I won't add any devices in the lower PCIe, i only worry about GPU lanes, in all cases the first slot is definitely for OS and i already bought Gen 5 so it is not about games only but the whole system in general, i might do transfer big files and downloads and such, in all cases i was happy to afford that Gen 5 SSD without any problem so i just use it, not a big deal over Gen 4 anyway, but for the second and third slots yes i will use Gen 4 or even Gen 3 as it is extra drives, i can use one for games while the other let's say for extra storage or backups, good you answered me about it.
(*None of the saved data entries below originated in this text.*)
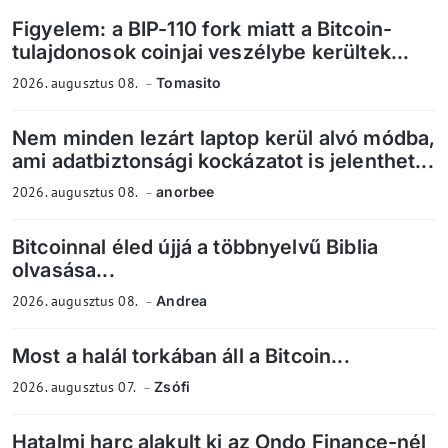
Figyelem: a BIP-110 fork miatt a Bitcoin-
tulajdonosok coinjai veszélybe kerültek...
2026. augusztus 08.
Tomasito
Nem minden lezárt laptop kerül alvó módba,
ami adatbiztonsági kockázatot is jelenthet...
2026. augusztus 08.
anorbee
Bitcoinnal éled újjá a többnyelvű Biblia
olvasása...
2026. augusztus 08.
Andrea
Most a halál torkában áll a Bitcoin...
2026. augusztus 07.
Zsófi
Hatalmi harc alakult ki az Ondo Finance-nél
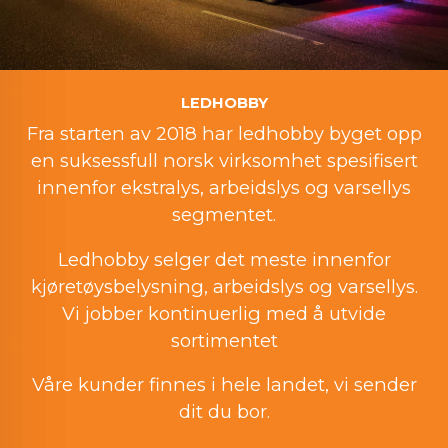
LEDHOBBY
Fra starten av 2018 har ledhobby byget opp
en suksessfull norsk virksomhet spesifisert
innenfor ekstralys, arbeidslys og varsellys
segmentet.
Ledhobby selger det meste innenfor
kjøretøysbelysning, arbeidslys og varsellys.
Vi jobber kontinuerlig med å utvide
sortimentet
Våre kunder finnes i hele landet, vi sender
dit du bor.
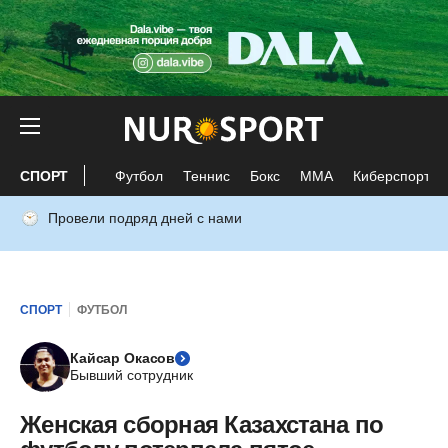
СПОРТ
Футбол
Теннис
Бокс
ММА
Киберспорт
Провели подряд дней с нами
СПОРТ
ФУТБОЛ
Кайсар Окасов
Бывший сотрудник
Женская сборная Казахстана по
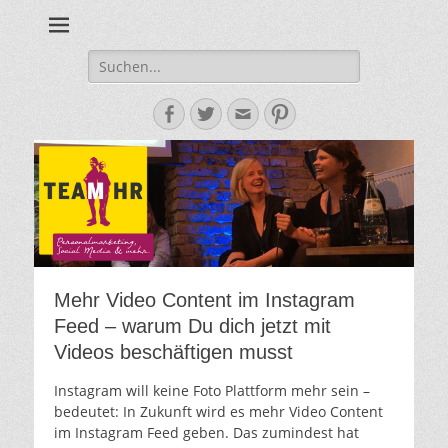
Personalmarketing, Employer Branding & Social Media – das
Team HR - Der
findest du bei Team HR!
Personalmarketin
Suche
nach:
Blog
Facebook
Twitter
E-
Pinterest
Mail-
Adresse
Mehr Video Content im Instagram
Feed – warum Du dich jetzt mit
Videos beschäftigen musst
Instagram will keine Foto Plattform mehr sein –
bedeutet: In Zukunft wird es mehr Video Content
im Instagram Feed geben. Das zumindest hat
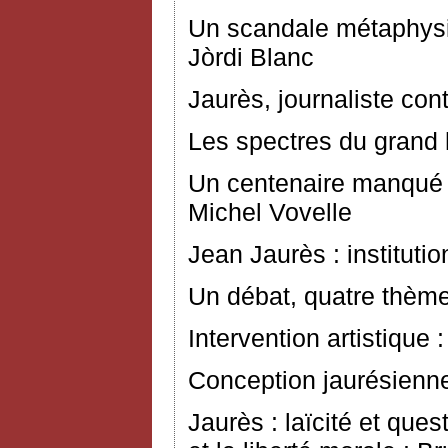
Un scandale métaphysiq
Jòrdi Blanc
Jaurès, journaliste con
Les spectres du grand
Un centenaire manqué 
Michel Vovelle
Jean Jaurès : instituti
Un débat, quatre thème
Intervention artistique
Conception jaurésienne 
Jaurès : laïcité et que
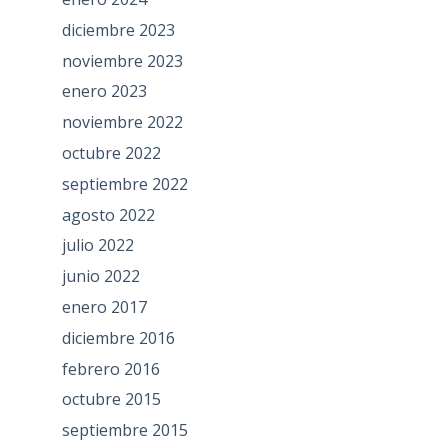
diciembre 2023
noviembre 2023
enero 2023
noviembre 2022
octubre 2022
septiembre 2022
agosto 2022
julio 2022
junio 2022
enero 2017
diciembre 2016
febrero 2016
octubre 2015
septiembre 2015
About motherboard, well, i still didn't decide, some told me to keep the one i have and just update the BIOS [and updating all motherboards BIOS anyway], or if i am so paranoid and worried then i cn think about something from the other 3 known names: Asus, Gigabyte and MSI, i am more leaning towards Gigabyte and MSI because Asus is slightly more expensive, what do you think, i prefer to go with X870, then B850, i try not go with older AM5 models such as B650 or X670, for just $100-150 less it is not a big deal for me really, my motherboard isn't bad and i still can keep it and use it with another CPU and gave it to my daughter while i buy a better motherboard less issues stories to pair with 9800X3D, mostly Gigabyte Aorus is the one most recommended, i have to tell you that my build is all white, so i must buy white board which is also limited options.
I like your idea about only start with 1 drive for now, in all cases i can buy second drive as Samsung 2TB so i don't worry for like 1-2 years, then later i can see if i grew up in games or still with fewer games then i don't need to upgrade or replace, only add, i bought two 1TB Samsung 9100 so one is for gaming build and the other is for productivity build, both will be as main OS and some extra programs needed, but both definitely will have extra drives for storage, as for gaming i will try to stay below 2TB, i can't promise i will stay below 1TB, but definitely i won't install so many to go over 2TB any time soon.
It is for files transferring mostly, and i don't mind, i mean if i don't use the fastest drive or slot for OS then i should use it for what?
The funny thing is if you have Gen 8 slot and you just ignore it and only use another slot with Gen 6 or Gen 7, so why you stay away from the fastest slot then and what you will use it or say you keep it for, i also wait for an answer or reason, price wasn't a big issue for me for 1TB Gen 5, i bought two [for two different builds].
Joining them all as a logical volume might be worthwhile, though the extra heat dissipation would be annoying, and I don't know how well M.2 storage controllers handle raids and logical volumes.